Prioritize Deep, Restorative Sleep: Your immune system performs critical maintenance during deep sleep, producing cytokines and T cells that fight infection. Sleep Max combines magnesium, GABA, 5-HTP, and taurine to calm your mind, support neurotransmitter balance, and promote restorative REM sleep so your body can build and repair immune defenses each night.
Know Which Supplements Your Immune System Needs After 40: Nutrient absorption declines with age, leaving gaps in immune function. Download my free guide, The 7 Supplements You Can’t Live Without, to learn which supplements strengthen your defenses, which “healthy” foods may be misleading you, and how to spot quality products.

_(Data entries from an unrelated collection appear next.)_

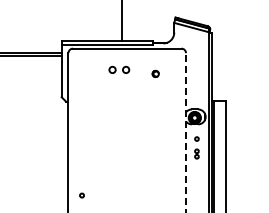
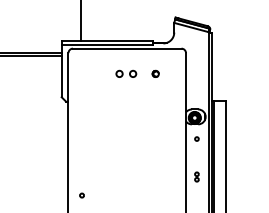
line at (122, 21) position: (122, 21) -> (81, 21)
part at (119, 69) position: (119, 69) -> (126, 73)
line at (186, 133): dashed -> solid
part at (196, 153) position: (196, 153) -> (196, 176)
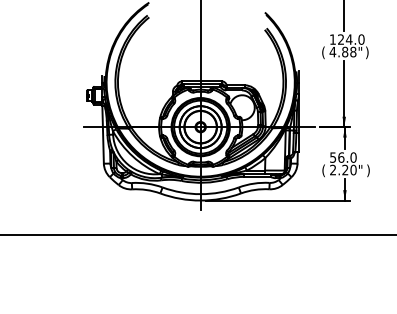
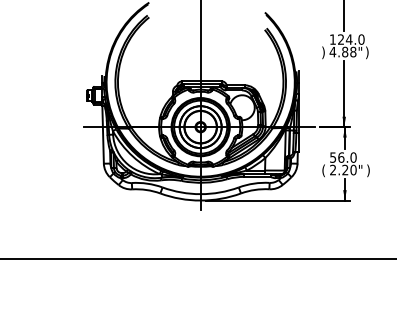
text at (323, 52): ( -> )
line at (197, 235) position: (197, 235) -> (197, 259)
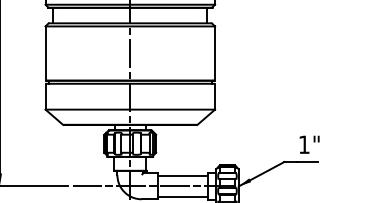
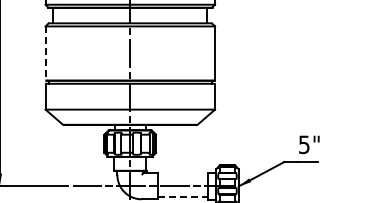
line at (45, 54): solid -> dashed
text at (304, 144): 1" -> 5"
line at (182, 176): present -> none
line at (183, 196): solid -> dashed
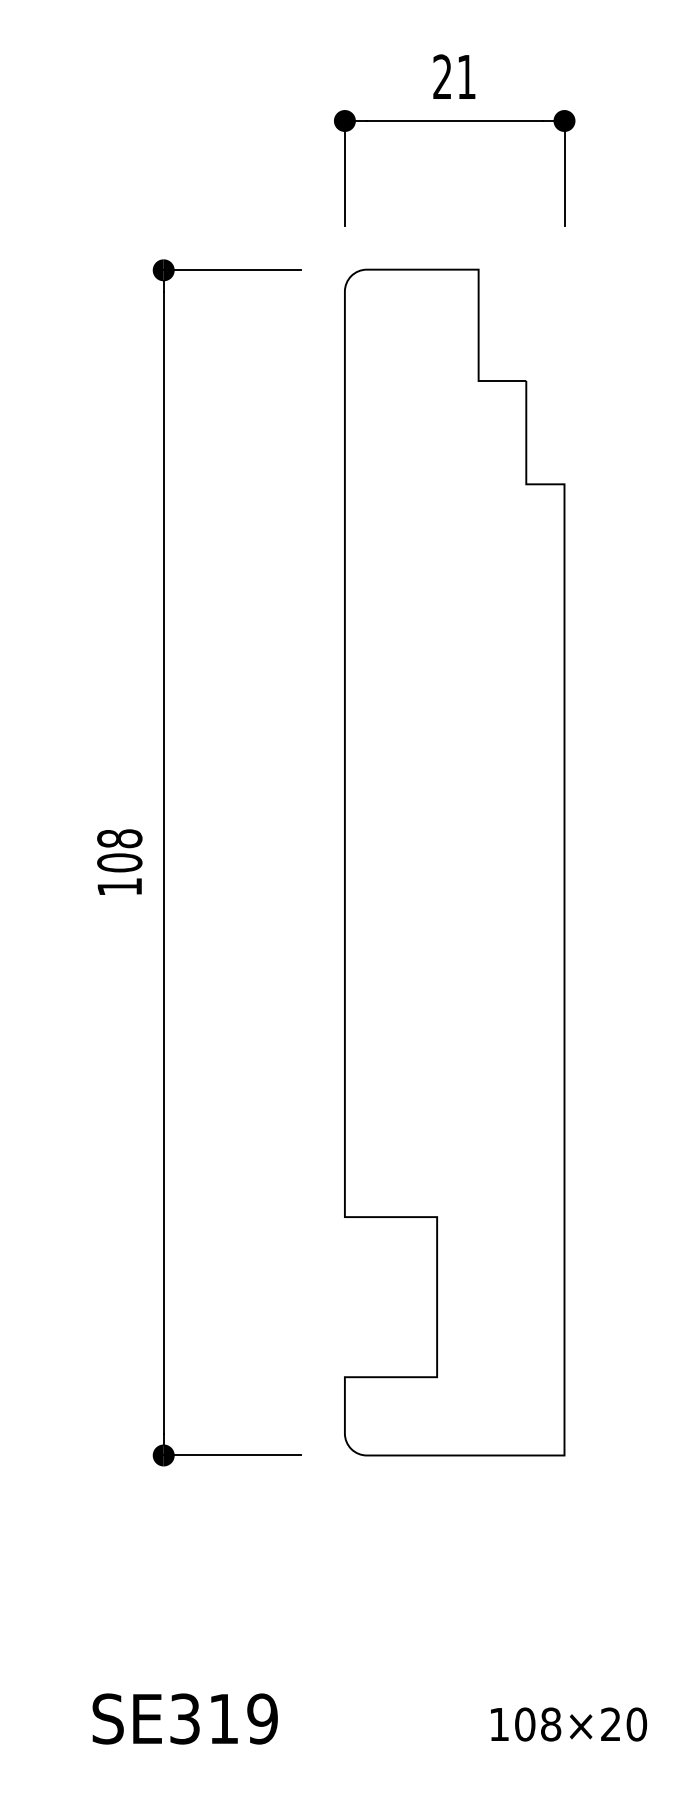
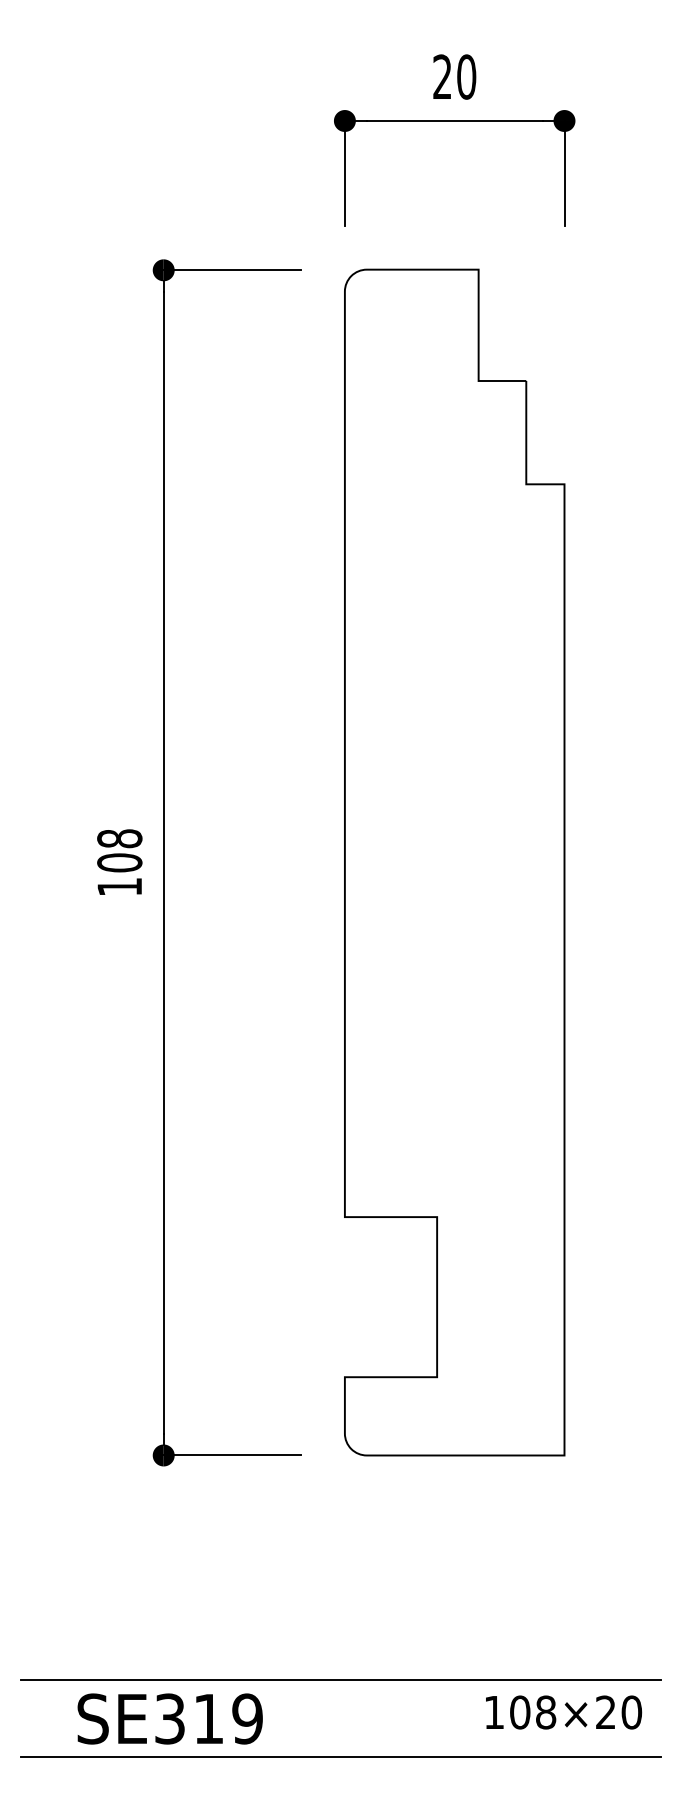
text at (466, 76): 21 -> 20
line at (340, 1679): none -> present
text at (184, 1718) position: (184, 1718) -> (169, 1718)
text at (569, 1724) position: (569, 1724) -> (564, 1712)
line at (340, 1756): none -> present
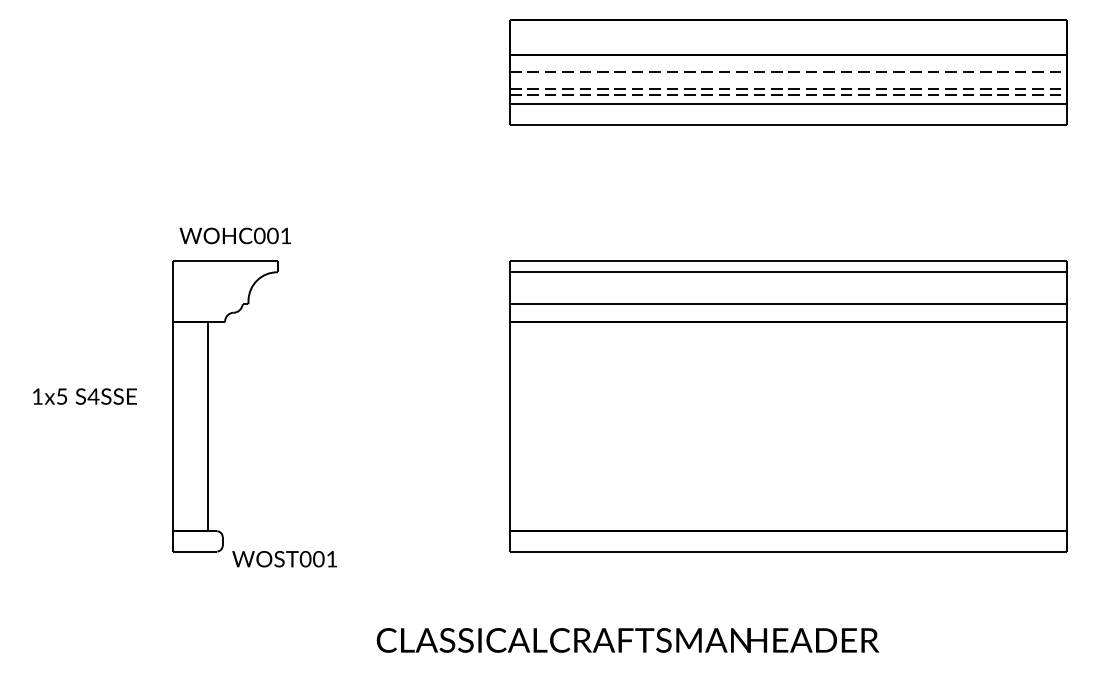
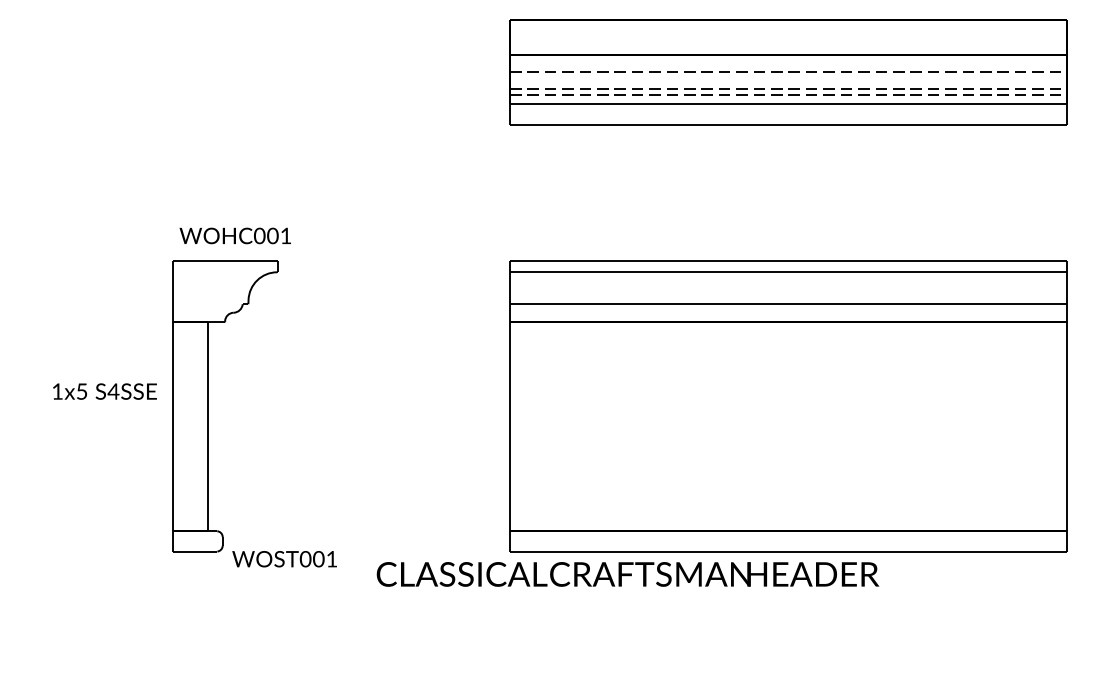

Exercise for at Least 30 Minutes Daily: Moderate physical activity increases circulation of immune cells, reduces inflammation, and improves the body’s ability to detect and respond to pathogens. Walking, cycling, swimming, and yoga all count.
Get Your Annual Vaccines on Schedule: Until a universal vaccine exists, stay current with seasonal flu shots, COVID boosters, and any other recommended immunizations for your age group. Each one primes your adaptive immune system against specific circulating threats.
Manage Chronic Stress: Prolonged stress raises cortisol, which suppresses both innate and adaptive immune responses. Practice daily breathwork, meditation, or time in nature to keep your stress hormones in check and your immune system responsive.
Stay Hydrated: Your respiratory mucous membranes need adequate hydration to trap and expel pathogens. Aim for at least 8 glasses of water per day to keep your airways functioning as an effective first line of defense.
Wash Your Hands and Improve Indoor Air Quality: Simple hygiene and clean air remain two of the most effective ways to prevent respiratory infections. Use air purifiers, open windows when possible, and wash hands frequently during cold and flu season.
See Your Doctor at the First Sign of Persistent Respiratory Symptoms: Do not ignore a cough, congestion, or breathing difficulty that lingers beyond a week. Early evaluation helps catch infections and inflammatory conditions before they progress.